The room is dark, except for a streetlight streaming through the bay windows at the other end of the room. It looks like an efficiency, with a single bed against the wall. A chain hangs down from an overhead light, and I yank it on.

What I see shocks me.

All over the apartment, everywhere I look, are toys. Against the wall are white IKEA shelves full of stuffed animals. A plush tiger. Pinocchio. A Steiff lion. Mickey Mouse. They’re crammed onto the shelves in all directions, sticking out by their cartoon feet and white-gloved hands. The lower shelves are stacked with an array of games. Candyland. Don’t Break the Ice. Clue. Monopoly.

Stunned, I close the door behind me.

A child’s room. Does Armen have a child? The woman downstairs said he comes on Sundays, like lots of divorced fathers. Like Sam. Is Armen divorced? Was he married before?

What is this all about?

I walk stiffly to the middle of the room and pick up a stuffed Dalmatian puppy from the couch.

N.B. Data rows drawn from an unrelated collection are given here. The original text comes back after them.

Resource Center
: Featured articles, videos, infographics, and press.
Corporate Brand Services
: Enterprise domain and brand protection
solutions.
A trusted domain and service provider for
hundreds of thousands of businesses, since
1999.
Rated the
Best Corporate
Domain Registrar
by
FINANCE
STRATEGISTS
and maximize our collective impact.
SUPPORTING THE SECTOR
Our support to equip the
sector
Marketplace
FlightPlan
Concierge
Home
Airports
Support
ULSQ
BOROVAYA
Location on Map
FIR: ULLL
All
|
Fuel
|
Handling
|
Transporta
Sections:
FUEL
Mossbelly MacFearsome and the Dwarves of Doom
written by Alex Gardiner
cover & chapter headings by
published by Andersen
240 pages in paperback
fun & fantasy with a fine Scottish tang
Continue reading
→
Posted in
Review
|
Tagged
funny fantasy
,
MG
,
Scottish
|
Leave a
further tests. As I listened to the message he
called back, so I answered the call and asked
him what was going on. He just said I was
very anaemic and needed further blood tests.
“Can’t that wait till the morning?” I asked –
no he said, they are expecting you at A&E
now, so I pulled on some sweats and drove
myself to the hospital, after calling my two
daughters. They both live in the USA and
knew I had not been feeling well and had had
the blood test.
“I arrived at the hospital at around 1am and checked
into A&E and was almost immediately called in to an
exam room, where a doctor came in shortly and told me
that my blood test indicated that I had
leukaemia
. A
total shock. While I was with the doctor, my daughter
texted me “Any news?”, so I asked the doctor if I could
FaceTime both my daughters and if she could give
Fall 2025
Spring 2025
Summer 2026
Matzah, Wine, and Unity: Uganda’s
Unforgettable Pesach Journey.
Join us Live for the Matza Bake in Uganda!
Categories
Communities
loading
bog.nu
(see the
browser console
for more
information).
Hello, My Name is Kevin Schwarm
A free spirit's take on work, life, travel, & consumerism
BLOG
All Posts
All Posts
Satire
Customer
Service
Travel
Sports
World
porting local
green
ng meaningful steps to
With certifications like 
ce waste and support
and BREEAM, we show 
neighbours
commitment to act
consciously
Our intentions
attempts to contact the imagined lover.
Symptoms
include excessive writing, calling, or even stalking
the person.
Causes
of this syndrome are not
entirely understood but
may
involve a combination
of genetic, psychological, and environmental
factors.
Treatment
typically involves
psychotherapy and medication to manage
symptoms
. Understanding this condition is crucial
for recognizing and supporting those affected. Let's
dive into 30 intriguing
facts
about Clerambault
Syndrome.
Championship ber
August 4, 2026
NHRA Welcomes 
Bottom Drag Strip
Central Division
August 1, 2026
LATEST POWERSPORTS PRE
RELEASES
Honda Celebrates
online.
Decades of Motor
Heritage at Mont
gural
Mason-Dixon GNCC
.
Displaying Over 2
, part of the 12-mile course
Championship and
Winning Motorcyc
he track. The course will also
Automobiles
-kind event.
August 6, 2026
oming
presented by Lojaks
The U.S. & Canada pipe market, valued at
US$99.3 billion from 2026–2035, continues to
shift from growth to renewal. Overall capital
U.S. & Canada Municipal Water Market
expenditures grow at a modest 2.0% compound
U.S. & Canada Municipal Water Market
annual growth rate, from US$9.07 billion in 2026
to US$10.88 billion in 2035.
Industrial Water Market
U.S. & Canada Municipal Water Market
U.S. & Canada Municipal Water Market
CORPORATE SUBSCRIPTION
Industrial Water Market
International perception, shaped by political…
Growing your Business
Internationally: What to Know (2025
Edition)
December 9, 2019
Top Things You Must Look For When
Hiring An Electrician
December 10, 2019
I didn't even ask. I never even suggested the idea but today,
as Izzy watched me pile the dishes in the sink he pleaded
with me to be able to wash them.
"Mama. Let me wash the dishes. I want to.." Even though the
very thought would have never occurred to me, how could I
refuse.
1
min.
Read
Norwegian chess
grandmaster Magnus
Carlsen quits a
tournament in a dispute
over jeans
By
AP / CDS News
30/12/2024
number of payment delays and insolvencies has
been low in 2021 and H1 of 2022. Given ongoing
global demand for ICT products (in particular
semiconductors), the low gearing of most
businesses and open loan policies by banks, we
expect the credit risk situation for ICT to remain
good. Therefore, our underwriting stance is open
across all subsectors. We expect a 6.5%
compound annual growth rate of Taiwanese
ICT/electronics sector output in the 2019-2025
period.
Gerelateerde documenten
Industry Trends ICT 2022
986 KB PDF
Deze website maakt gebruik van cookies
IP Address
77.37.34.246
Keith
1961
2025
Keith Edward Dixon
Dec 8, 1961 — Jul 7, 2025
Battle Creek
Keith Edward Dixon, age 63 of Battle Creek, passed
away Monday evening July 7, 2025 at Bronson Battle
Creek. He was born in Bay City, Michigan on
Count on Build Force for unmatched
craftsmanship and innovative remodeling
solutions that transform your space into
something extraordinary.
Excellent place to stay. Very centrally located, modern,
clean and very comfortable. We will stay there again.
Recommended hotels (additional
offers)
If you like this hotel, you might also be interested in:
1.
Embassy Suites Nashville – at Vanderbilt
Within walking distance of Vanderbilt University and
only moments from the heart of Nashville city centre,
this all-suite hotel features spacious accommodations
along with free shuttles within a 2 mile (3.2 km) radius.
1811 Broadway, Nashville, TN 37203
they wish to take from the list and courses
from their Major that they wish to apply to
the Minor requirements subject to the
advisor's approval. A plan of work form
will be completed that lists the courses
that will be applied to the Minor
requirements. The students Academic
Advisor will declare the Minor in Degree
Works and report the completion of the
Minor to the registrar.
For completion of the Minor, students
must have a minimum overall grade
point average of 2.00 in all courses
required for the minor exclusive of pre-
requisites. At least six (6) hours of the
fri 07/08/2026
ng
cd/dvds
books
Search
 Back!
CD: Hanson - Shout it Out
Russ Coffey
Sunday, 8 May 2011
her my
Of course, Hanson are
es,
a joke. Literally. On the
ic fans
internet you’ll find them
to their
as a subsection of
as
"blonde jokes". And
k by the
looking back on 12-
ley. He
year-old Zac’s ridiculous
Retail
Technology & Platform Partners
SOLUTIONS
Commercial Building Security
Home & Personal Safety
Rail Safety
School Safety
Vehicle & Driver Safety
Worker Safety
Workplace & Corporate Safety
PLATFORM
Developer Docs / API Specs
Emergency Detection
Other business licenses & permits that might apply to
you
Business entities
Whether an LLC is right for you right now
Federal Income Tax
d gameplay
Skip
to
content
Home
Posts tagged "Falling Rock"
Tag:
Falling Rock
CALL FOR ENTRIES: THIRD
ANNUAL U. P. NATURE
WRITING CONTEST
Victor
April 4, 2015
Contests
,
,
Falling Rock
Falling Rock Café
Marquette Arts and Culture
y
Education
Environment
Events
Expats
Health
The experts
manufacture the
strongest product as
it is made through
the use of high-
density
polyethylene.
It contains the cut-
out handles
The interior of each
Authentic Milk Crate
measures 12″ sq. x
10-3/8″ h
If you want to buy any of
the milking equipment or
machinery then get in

It looks back at me, round-eyed, blank.

Who is this child? Who is this woman?

I rummage through the stuffed animals on the shelves, then the games. Toy cats and teddy bears fly off the shelves in my wake. I feel myself getting angry, losing control. Who is this woman? Who is this child?

I tear the plastic lid off a white toy box full of blocks and root to the bottom. Nothing, except for plastic beads and a pirate’s scabbard.

I move to a bookshelf next to the toy box, also white. It’s full of children’s books, more than most libraries, and many in hardback. I snatch them out, one by one, enraged. Why didn’t he tell me, that night on the couch? I hear the sound of my own panting and watch with satisfaction as Goodnight Moon and Where the Wild Things Are fall to the soft carpet, littering it.

I take the next book from the shelf. Eloise. There’s a pang deep within my chest; I know this book, but I have yet to buy it for Maddie.

How do I know Eloise?

I open it, going through it page by oversized page, trying to remember. I come to a page that at first looks ripped but unfolds at the top. I trace the trail of Eloise from a distant memory, my nail running along the dotted red line that goes up and down on the elevator. I remember a thick fingernail tracing these same travels. See, here she goes. The finger is yellow-stained at the edge with nicotine, and the hand is warm as my own hand rides around on top of his. My father’s hand. See, Princess?

And then he left.

I love you.

Liars, liars all. I let the book fall to the floor.

Suddenly, I hear a noise at the windows behind me. I turn around, but nothing’s there. I hear the noise again, like a rustling outside. I reach overhead and turn off the light. The room goes black just as a figure climbs onto the porch roof outside the bay window.

I back up against the wall.

The figure creeps toward the window, silhouetted in the streetlight. I feel my hackles rise. Someone is about to break in. Who knows about this apartment? Armen’s killer?

The figure removes the portable screen from the window and places it on the roof without a sound. A professional. The streetlight glistens on his black leather jacket, stretched tight over a powerful back. I watch, dry-mouthed, as he jiggles the center window and it comes open in his hands.